稳定表达人细胞色素P450 1A2的HepG2细胞的建立及其代谢效应

目的：建立稳定表达人细胞的色素P450 1A2(CYP1A2)的HepG2细胞。方法：将所克隆的野生型CYP1A2 cDNA从重组质粒pGEM-CYP1A2中用Kpn Ⅰ／BamHⅠ双酶切，并亚克隆到哺乳动物细胞表达栽体pREP9中。再将重组质粒转化感受态大肠杆菌Top10，用氨苄青霉素抗性筛选和限制酶谱鉴定。改良的磷酸钙介导的细胞转染法将重组质粒pREP9-CYP1A2转染肝癌细胞HepG2，用RT-PCR技术对转基因细胞的CYP1A2mRNA表达作了分析，并用MTT法比较转基因细胞对黄曲霉素B1(AFB1)细胞毒敏感试验。结果：与HepG2细胞相比，HepG2-CYP1A2转基因细胞表达CYP1A2 mRNA，能增强AFB1的细胞毒作用。结论：建立了稳定表达CYP1A2的转基因细胞系，可用于由CYP1A2参与的毒理学与药物代谢研究。

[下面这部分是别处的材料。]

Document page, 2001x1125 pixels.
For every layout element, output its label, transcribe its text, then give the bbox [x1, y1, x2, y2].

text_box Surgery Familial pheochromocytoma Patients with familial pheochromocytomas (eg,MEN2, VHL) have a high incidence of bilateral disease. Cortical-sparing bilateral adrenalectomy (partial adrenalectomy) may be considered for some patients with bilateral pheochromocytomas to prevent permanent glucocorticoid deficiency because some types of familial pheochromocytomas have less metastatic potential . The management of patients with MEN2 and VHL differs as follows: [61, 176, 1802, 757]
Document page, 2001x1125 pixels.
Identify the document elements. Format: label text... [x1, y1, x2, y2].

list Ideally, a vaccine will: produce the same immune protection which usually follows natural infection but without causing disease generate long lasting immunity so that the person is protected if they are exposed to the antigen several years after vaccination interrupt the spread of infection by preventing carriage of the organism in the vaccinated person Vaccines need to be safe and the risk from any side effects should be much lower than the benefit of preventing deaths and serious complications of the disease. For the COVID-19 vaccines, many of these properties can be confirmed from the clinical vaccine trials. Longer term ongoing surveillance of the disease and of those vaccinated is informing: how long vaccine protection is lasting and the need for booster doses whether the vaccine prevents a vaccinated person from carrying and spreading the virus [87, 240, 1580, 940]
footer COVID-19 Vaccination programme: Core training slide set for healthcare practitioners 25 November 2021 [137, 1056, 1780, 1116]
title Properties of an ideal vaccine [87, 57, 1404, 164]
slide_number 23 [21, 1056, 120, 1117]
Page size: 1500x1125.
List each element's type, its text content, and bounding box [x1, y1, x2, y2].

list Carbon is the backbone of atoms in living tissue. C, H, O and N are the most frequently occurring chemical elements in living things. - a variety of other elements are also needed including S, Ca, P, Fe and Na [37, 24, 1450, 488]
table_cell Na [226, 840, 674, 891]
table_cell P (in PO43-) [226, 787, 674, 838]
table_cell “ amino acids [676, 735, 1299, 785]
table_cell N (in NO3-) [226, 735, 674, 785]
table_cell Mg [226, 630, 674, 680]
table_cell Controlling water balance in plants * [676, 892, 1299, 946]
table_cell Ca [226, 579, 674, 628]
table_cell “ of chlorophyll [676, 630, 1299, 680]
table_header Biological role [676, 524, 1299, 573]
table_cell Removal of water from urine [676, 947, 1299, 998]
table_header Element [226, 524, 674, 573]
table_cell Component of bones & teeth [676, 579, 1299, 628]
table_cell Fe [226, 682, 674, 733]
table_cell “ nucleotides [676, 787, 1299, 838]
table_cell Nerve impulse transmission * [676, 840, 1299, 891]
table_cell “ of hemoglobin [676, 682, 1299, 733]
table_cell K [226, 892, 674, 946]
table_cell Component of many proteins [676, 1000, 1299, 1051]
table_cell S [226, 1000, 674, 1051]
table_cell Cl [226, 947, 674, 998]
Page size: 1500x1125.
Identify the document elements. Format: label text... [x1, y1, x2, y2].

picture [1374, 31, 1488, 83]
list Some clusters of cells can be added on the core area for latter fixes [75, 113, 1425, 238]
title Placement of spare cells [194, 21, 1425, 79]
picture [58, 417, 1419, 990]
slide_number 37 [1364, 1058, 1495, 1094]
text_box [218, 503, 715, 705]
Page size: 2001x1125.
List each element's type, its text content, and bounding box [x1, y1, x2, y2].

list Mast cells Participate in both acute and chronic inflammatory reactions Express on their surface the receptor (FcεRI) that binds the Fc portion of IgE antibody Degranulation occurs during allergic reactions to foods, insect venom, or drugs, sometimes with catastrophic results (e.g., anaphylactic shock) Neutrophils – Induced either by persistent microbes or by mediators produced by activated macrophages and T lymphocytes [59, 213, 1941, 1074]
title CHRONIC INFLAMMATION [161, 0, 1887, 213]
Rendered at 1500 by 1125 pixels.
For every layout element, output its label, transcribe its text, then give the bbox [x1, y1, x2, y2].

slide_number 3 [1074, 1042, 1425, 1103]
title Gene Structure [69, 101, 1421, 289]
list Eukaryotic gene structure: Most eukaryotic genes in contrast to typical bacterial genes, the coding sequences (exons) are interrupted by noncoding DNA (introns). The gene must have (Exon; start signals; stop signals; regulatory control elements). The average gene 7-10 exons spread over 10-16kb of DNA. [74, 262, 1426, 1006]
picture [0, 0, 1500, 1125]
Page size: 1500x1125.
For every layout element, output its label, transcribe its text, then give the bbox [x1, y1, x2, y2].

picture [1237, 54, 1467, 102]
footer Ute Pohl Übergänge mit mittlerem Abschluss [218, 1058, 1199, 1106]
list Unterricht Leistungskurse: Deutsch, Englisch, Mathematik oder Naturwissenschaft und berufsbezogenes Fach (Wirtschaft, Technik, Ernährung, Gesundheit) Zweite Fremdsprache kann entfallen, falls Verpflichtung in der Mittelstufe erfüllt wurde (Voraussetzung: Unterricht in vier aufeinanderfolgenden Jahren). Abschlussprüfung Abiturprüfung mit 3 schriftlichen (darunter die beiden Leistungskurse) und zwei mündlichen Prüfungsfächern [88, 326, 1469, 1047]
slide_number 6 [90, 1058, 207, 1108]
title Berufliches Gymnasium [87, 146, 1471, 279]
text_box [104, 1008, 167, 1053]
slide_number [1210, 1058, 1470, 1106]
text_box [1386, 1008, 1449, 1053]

Establishment of a HepG2 cell line stably expressing human cytochrome P450 1A2 and its metabolic activity

Objective: To establish a HepG2 cell line stably expressing the human cytochrome P450 1A2 and to study its metablic activity. Methods: The human wild-type CYP1A2 cDNA was subcloned into a mammalian expression vector pREP9. A transgenic cell line was established by transfecting the recombinant plasmid of pREP9-CYP1A2 to HepG2 cells. The expression of CYP1A2 mRNA was validated by RT-PCR. The metabolic activation of HepG2-CYP1A2 cells on aflatoxin B1 (AFB1) was assayed by cytotoxicity test. Results: The HepG2-CYP1A2 cells expressed CYP1A2 mRNA and could increase the cytotoxicity to AFB1 in comparison with that of wild-type HepG2 cells. Conclusion: The established HepG2-CYP1A2 can express the mRNA and has the metabolic activity to AFB1. The cell line may be useful for testing the toxicity and metabolism of xenobiotics, which might possibly be activated or metabolized by CYP1A2.